O governante reiterou que "só o povo iraniano" poderá pôr fim ao conflito, apelando a uma "luta determinada" que conduza à queda do regime teocrático em Teerão. Israel tem multiplicado nos últimos dias os apelos a uma sublevação popular no Irão, na sequência da repressão violenta de protestos, que causaram milhares de mortos em janeiro.
As autoridades israelitas consideram o Irão um dos seus principais inimigos estratégicos, devido à posição assumida pelo regime da República Islâmica, instaurado em 1979, que defende a destruição do Estado israelita. Telavive insiste que a ofensiva militar se prolongará até que o regime iraniano seja deposto, mantendo em paralelo os apelos dirigidos à população.
Do lado iraniano, as autoridades advertiram que não irão tolerar quaisquer protestos internos, classificando-os como atos hostis contra a República Islâmica e prometendo tratá-los da mesma forma que os ataques externos no contexto da guerra.
Em contraste com a posição israelita, o Presidente norte-americano, Donald Trump, tem apresentado avaliações variáveis sobre a duração do conflito, oscilando entre a previsão de várias semanas e a afirmação recente de que a guerra “está quase terminada”, num contexto marcado pelo impacto do conflito nos preços do petróleo.
Israel Katz elogiou ainda Trump pelo ataque lançado na sexta-feira à noite pela aviação norte-americana contra a Ilha de Kharg, um dos principais terminais petrolíferos do Irão.

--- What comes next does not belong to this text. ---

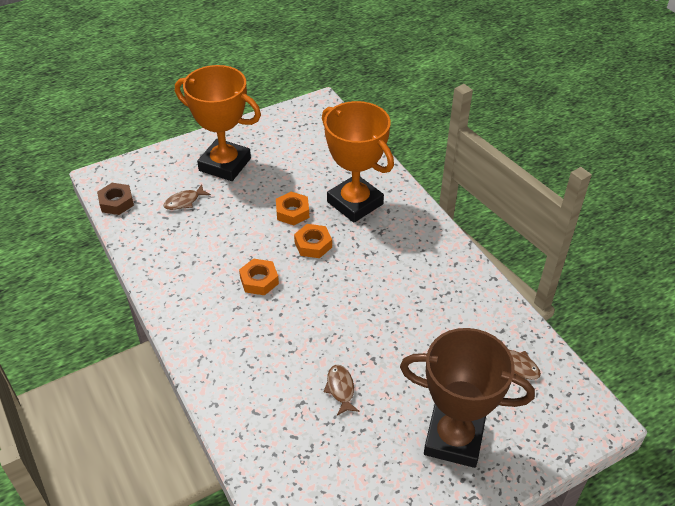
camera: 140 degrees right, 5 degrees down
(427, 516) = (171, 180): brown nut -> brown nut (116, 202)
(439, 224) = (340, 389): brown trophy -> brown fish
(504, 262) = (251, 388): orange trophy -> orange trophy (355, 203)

Segundo o ministro, o bombardeamento constituiu "a resposta adequada" às ações iranianas no Estreito de Ormuz e às tentativas de pressão do regime iraniano.
O ministro da Defesa acrescentou que a força aérea israelita continua a realizar "uma vaga de ataques poderosos contra Teerão e outras zonas do Irão", acusando ainda o regime iraniano de recorrer ao “terrorismo regional e mundial” e à chantagem para travar a ofensiva militar israelita e norte-americana.
A guerra, que já causou mais de dois mil mortos, na maioria iranianos, provocou também fortes perturbações nos mercados energéticos, com o preço do barril de crude a ultrapassar a fasquia dos 100 dólares.